Ce travail étant relativement ancien, il convient d’envisager son adaptation aux changements de l’offre de soin après la loi de 2005. Ainsi, ce n’est pas tant le rapport à l’hôpital qui devient central dans la carrière, que le rapport à la prise en charge au sens large. On entend par là inclure à la fois les modifications de l’offre sanitaire (passage de l’hospitalo-centrisme au soin ambulatoire) et l’ouverture du champ du handicap aux troubles psychiques (émergence de structures et places dédiées au handicap psychique).

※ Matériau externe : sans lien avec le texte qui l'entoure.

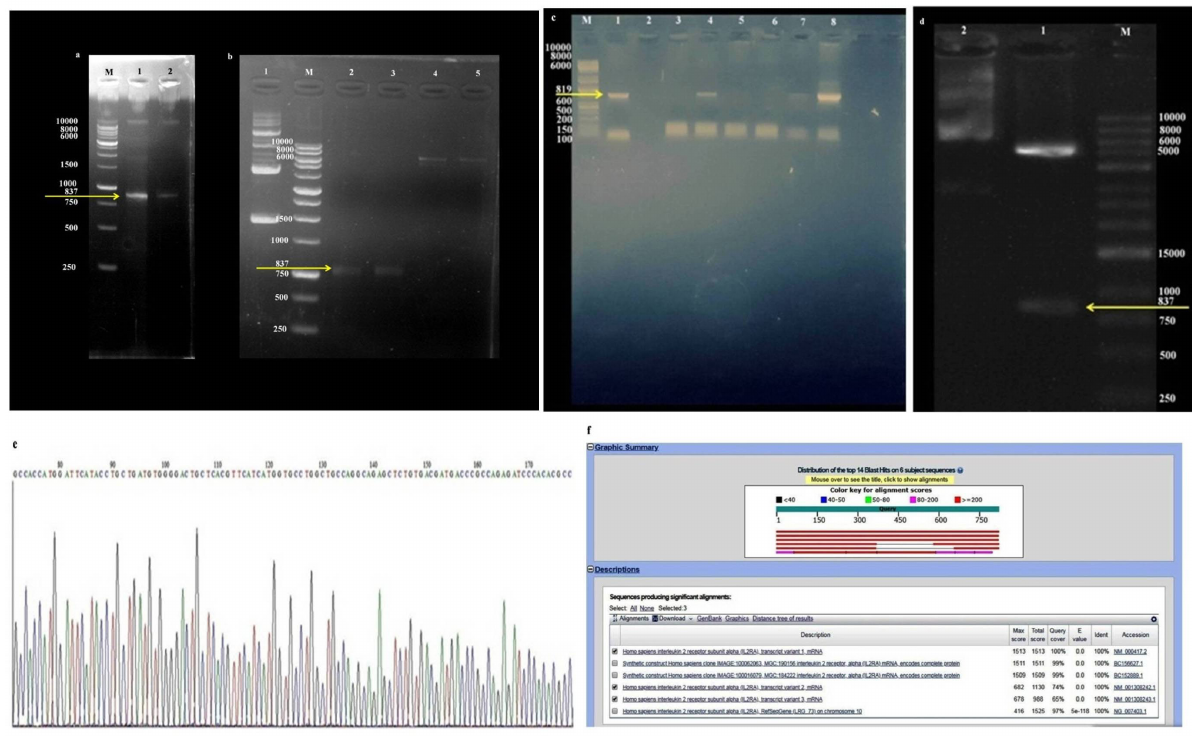
Figure 3: (a) Due to the unspecific bands from previous PCR step, the extra gel purification was performed to excise and purify the band of CD25 coding sequence based on the selected annealing temperature of 60°C. The well was marked by “M” referred to GeneRuler 1Kb DNA Ladder (Thermo Fisher Scientific Inc., MA, USA). Also, the wells were marked by the numbers of 1 and 2 referred to the different concentrations of excised band from two repeats. (b) Digested pcDNA3.1(+) plasmid and specific cDNA fragment of CD25 by Hind III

Ainsi, pour rendre plus contemporaine la typologie proposée par Verhaegen, il nous paraît nécessaire de remplacer l’usage de l’hôpital par l’usage de la prise en charge « psy » et médico-sociale, et d’entendre par prise en charge le triptyque :

- Hébergement : par la psychiatrie (hôpital, appartements thérapeutiques, chambres d’hôtel, foyers…) / par le médico-social (foyers, résidences…) ;

- Accompagnement : par la psychiatrie (en CMP, dans des structures de jour, dans des SAVS) /par le médico-social (dans des services d’accompagnement au domicile type SAVS ou Samsah) ;

- Revenus de remplacement : AAH/invalidité/minima sociaux (dont une partie est utilisée par le patient pour régler ses dépenses d’hébergement lorsqu’elles ne sont pas prises en charge par les budgets sanitaires).